* Exercise *
Write out the records word for word, from their first line through the line that contains "1、受潮湿的石墨电极，使用前要烘干。2、去除备用石", including both of those lines.

* Listed records *

=== Begin Enclosure ===

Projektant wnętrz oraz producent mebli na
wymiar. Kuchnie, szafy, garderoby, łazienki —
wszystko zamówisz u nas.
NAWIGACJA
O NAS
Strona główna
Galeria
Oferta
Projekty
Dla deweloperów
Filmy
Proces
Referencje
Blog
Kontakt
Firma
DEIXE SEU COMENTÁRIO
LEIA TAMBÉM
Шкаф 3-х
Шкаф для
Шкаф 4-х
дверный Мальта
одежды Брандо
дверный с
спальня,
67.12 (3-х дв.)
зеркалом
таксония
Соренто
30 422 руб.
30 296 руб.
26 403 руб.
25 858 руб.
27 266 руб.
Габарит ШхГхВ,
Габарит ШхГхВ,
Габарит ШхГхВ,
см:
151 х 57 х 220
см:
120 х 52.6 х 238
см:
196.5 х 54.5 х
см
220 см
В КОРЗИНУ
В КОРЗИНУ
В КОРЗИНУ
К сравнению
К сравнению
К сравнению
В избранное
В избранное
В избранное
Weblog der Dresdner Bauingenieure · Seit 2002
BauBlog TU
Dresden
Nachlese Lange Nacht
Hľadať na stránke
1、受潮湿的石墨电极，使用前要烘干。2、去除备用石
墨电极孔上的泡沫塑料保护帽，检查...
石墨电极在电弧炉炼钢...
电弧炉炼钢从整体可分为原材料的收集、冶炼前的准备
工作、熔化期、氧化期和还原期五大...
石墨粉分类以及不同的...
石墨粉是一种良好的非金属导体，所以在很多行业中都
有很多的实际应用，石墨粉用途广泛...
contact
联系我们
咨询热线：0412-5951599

=== End Enclosure ===

* Answer to this task *
Projektant wnętrz oraz producent mebli na
wymiar. Kuchnie, szafy, garderoby, łazienki —
wszystko zamówisz u nas.
NAWIGACJA
O NAS
Strona główna
Galeria
Oferta
Projekty
Dla deweloperów
Filmy
Proces
Referencje
Blog
Kontakt
Firma
DEIXE SEU COMENTÁRIO
LEIA TAMBÉM
Шкаф 3-х
Шкаф для
Шкаф 4-х
дверный Мальта
одежды Брандо
дверный с
спальня,
67.12 (3-х дв.)
зеркалом
таксония
Соренто
30 422 руб.
30 296 руб.
26 403 руб.
25 858 руб.
27 266 руб.
Габарит ШхГхВ,
Габарит ШхГхВ,
Габарит ШхГхВ,
см:
151 х 57 х 220
см:
120 х 52.6 х 238
см:
196.5 х 54.5 х
см
220 см
В КОРЗИНУ
В КОРЗИНУ
В КОРЗИНУ
К сравнению
К сравнению
К сравнению
В избранное
В избранное
В избранное
Weblog der Dresdner Bauingenieure · Seit 2002
BauBlog TU
Dresden
Nachlese Lange Nacht
Hľadať na stránke
1、受潮湿的石墨电极，使用前要烘干。2、去除备用石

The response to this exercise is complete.